(Hardware design source files)
== Segment start ==

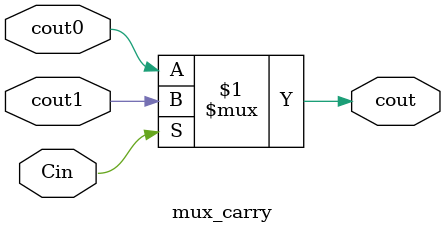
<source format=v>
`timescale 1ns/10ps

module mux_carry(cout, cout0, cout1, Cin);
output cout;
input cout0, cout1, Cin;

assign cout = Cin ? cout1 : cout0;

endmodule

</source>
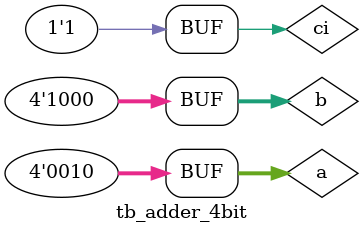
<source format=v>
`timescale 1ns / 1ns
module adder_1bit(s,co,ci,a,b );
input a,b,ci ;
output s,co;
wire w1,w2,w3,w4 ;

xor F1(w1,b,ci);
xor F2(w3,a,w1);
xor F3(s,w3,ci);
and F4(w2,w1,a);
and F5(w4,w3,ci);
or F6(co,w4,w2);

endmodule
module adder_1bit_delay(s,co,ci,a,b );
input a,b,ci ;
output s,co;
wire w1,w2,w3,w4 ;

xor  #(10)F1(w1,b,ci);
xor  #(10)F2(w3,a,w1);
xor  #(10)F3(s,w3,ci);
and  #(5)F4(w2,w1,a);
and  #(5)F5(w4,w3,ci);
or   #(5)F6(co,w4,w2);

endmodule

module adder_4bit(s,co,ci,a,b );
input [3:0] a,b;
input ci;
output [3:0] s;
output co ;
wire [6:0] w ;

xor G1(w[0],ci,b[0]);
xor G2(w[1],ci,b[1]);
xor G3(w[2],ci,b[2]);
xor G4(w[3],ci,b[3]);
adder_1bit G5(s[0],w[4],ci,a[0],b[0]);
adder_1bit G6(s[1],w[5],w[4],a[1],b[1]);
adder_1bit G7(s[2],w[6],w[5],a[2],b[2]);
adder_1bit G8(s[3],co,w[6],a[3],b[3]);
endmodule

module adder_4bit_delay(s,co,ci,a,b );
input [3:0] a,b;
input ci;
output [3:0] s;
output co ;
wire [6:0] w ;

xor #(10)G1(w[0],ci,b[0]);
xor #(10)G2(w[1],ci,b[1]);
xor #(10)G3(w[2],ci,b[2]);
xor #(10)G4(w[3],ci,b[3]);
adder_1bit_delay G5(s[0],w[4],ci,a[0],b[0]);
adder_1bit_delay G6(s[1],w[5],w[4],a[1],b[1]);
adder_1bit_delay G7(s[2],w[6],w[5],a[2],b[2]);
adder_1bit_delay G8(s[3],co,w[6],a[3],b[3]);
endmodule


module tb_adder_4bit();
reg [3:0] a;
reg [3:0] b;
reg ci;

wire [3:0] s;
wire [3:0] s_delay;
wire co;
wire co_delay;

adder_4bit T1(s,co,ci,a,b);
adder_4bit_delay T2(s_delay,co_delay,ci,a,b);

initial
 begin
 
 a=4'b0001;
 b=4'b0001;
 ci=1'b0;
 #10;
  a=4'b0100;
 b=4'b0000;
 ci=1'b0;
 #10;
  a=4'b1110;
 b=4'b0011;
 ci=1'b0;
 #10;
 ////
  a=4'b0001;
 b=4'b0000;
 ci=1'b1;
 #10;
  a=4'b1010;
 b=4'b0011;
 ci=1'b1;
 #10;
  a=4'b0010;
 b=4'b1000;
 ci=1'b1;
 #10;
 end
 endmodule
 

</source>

== Segment end ==

*Task instructions:*
The data above should be repeated exactly, minus any pictures.

*Answer below:*
<source format=v>
`timescale 1ns/10ps

module mux_carry(cout, cout0, cout1, Cin);
output cout;
input cout0, cout1, Cin;

assign cout = Cin ? cout1 : cout0;

endmodule

</source>
<source format=v>
`timescale 1ns / 1ns
module adder_1bit(s,co,ci,a,b );
input a,b,ci ;
output s,co;
wire w1,w2,w3,w4 ;

xor F1(w1,b,ci);
xor F2(w3,a,w1);
xor F3(s,w3,ci);
and F4(w2,w1,a);
and F5(w4,w3,ci);
or F6(co,w4,w2);

endmodule
module adder_1bit_delay(s,co,ci,a,b );
input a,b,ci ;
output s,co;
wire w1,w2,w3,w4 ;

xor  #(10)F1(w1,b,ci);
xor  #(10)F2(w3,a,w1);
xor  #(10)F3(s,w3,ci);
and  #(5)F4(w2,w1,a);
and  #(5)F5(w4,w3,ci);
or   #(5)F6(co,w4,w2);

endmodule

module adder_4bit(s,co,ci,a,b );
input [3:0] a,b;
input ci;
output [3:0] s;
output co ;
wire [6:0] w ;

xor G1(w[0],ci,b[0]);
xor G2(w[1],ci,b[1]);
xor G3(w[2],ci,b[2]);
xor G4(w[3],ci,b[3]);
adder_1bit G5(s[0],w[4],ci,a[0],b[0]);
adder_1bit G6(s[1],w[5],w[4],a[1],b[1]);
adder_1bit G7(s[2],w[6],w[5],a[2],b[2]);
adder_1bit G8(s[3],co,w[6],a[3],b[3]);
endmodule

module adder_4bit_delay(s,co,ci,a,b );
input [3:0] a,b;
input ci;
output [3:0] s;
output co ;
wire [6:0] w ;

xor #(10)G1(w[0],ci,b[0]);
xor #(10)G2(w[1],ci,b[1]);
xor #(10)G3(w[2],ci,b[2]);
xor #(10)G4(w[3],ci,b[3]);
adder_1bit_delay G5(s[0],w[4],ci,a[0],b[0]);
adder_1bit_delay G6(s[1],w[5],w[4],a[1],b[1]);
adder_1bit_delay G7(s[2],w[6],w[5],a[2],b[2]);
adder_1bit_delay G8(s[3],co,w[6],a[3],b[3]);
endmodule


module tb_adder_4bit();
reg [3:0] a;
reg [3:0] b;
reg ci;

wire [3:0] s;
wire [3:0] s_delay;
wire co;
wire co_delay;

adder_4bit T1(s,co,ci,a,b);
adder_4bit_delay T2(s_delay,co_delay,ci,a,b);

initial
 begin
 
 a=4'b0001;
 b=4'b0001;
 ci=1'b0;
 #10;
  a=4'b0100;
 b=4'b0000;
 ci=1'b0;
 #10;
  a=4'b1110;
 b=4'b0011;
 ci=1'b0;
 #10;
 ////
  a=4'b0001;
 b=4'b0000;
 ci=1'b1;
 #10;
  a=4'b1010;
 b=4'b0011;
 ci=1'b1;
 #10;
  a=4'b0010;
 b=4'b1000;
 ci=1'b1;
 #10;
 end
 endmodule
 

</source>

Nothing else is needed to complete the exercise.